Bob got that.  He showed us the holiness of being a good husband, and good father, and good grandfather.

And for all his many accomplishments in the public sphere, for all the influence he had on his community and on the lives of his clients at the bank, I think his greatest achievements are his three children. And I know my life has been forever changed, and utterly blessed, because Scott had a dad like him.

Bob and his kids

Thank you, Bob, for everything.

 

7 Responses to A life well-lived

  1. So beautiful- and really rather miraculous that he could leave this earth as you we’re all together. Gifts and more gifts.

  2. Ginny, what a beautiful tribute! I remember the wonderful one you wrote following Joan’s death too. They both made me wish I had known them. They were obviously exceptional people. And of course their love and beautiful qualities are reflected in Scott. You are both truly blessed.

  3. Brought tears to my eyes. Thank you for introducing me to Bob. Much love.

  4. Kelly Somers-Sicari

    What a beautiful tribute to this beautiful couple! Thank you for sharing.

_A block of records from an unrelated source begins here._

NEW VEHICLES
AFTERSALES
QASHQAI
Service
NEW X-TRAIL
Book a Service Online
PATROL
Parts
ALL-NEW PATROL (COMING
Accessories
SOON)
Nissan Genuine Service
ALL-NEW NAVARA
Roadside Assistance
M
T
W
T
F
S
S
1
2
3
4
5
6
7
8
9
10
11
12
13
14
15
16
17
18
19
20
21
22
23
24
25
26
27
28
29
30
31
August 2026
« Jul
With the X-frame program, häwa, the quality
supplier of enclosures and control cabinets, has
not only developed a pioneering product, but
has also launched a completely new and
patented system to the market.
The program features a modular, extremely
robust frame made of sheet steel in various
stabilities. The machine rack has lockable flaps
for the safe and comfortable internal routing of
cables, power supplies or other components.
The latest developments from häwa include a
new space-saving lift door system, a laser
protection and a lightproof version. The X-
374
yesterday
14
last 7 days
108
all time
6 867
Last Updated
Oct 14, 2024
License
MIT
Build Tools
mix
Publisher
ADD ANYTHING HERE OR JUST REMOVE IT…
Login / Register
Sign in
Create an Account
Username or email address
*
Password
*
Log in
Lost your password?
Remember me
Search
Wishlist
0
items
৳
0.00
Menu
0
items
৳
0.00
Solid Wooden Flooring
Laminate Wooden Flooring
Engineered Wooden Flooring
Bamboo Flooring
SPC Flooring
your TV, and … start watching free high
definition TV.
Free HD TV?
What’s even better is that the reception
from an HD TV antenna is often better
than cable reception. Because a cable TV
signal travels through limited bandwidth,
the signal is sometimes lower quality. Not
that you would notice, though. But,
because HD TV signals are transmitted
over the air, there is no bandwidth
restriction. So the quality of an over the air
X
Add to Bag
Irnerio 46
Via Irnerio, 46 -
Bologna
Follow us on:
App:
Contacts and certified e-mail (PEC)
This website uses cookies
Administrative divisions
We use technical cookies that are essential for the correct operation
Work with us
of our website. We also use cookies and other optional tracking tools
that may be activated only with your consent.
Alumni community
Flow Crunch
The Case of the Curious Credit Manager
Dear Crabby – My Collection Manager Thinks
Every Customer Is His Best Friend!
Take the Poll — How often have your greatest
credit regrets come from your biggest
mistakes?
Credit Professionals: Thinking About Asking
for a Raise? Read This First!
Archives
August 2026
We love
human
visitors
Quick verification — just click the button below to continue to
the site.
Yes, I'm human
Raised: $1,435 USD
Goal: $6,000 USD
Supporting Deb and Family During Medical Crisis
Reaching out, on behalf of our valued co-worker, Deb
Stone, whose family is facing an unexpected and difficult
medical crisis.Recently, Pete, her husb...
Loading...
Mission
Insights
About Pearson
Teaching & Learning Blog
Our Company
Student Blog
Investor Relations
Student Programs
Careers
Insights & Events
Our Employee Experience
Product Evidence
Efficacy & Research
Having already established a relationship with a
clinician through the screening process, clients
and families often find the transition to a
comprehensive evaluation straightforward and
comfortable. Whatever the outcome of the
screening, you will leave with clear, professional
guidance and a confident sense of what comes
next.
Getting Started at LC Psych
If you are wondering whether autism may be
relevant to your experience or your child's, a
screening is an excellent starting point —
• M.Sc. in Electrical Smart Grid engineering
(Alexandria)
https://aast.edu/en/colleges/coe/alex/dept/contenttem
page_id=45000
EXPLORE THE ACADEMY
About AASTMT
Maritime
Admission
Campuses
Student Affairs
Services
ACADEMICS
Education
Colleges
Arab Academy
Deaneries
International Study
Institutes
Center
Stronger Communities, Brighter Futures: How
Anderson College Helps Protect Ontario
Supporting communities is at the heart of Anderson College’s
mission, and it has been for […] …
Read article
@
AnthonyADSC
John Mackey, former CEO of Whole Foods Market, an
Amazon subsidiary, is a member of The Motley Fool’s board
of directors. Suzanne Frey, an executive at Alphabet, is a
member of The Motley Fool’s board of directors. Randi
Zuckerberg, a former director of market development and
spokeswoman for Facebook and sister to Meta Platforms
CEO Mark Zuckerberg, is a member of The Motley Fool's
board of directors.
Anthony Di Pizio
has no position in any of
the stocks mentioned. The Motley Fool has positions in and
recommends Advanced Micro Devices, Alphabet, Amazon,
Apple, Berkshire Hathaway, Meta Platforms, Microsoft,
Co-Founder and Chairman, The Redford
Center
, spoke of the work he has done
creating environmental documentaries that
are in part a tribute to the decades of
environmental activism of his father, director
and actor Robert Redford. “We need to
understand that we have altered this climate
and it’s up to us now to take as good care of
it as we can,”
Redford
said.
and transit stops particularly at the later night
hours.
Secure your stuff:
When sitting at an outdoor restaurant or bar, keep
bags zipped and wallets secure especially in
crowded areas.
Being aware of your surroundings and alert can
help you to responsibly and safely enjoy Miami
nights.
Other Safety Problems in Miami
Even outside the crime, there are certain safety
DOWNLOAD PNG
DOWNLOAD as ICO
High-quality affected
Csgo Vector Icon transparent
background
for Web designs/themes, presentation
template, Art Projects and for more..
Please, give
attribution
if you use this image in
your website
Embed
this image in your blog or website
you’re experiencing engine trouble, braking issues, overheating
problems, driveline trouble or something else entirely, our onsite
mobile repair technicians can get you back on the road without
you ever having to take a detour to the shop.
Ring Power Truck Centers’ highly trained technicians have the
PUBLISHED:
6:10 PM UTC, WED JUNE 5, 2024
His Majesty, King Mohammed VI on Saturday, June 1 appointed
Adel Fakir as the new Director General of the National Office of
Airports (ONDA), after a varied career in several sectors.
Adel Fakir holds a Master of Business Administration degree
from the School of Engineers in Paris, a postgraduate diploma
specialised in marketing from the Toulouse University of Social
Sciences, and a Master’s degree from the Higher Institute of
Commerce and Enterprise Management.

  5. Such a beautiful reflection! I’m so sorry for your family’s loss; I’ll keep you in our prayers.

  6. Chris Lowenstein

    What a beautiful reflection on your father-in-law, Ginny. I’m sorry for your loss. You and your family will be in my thoughts and prayers.

  7. Sharon Pfaender

    What an inspiring life. I’m so sorry you lost him, but bet Joan is really glad to have him back.

    I love the photo of Grandpa Bob with little Matthew.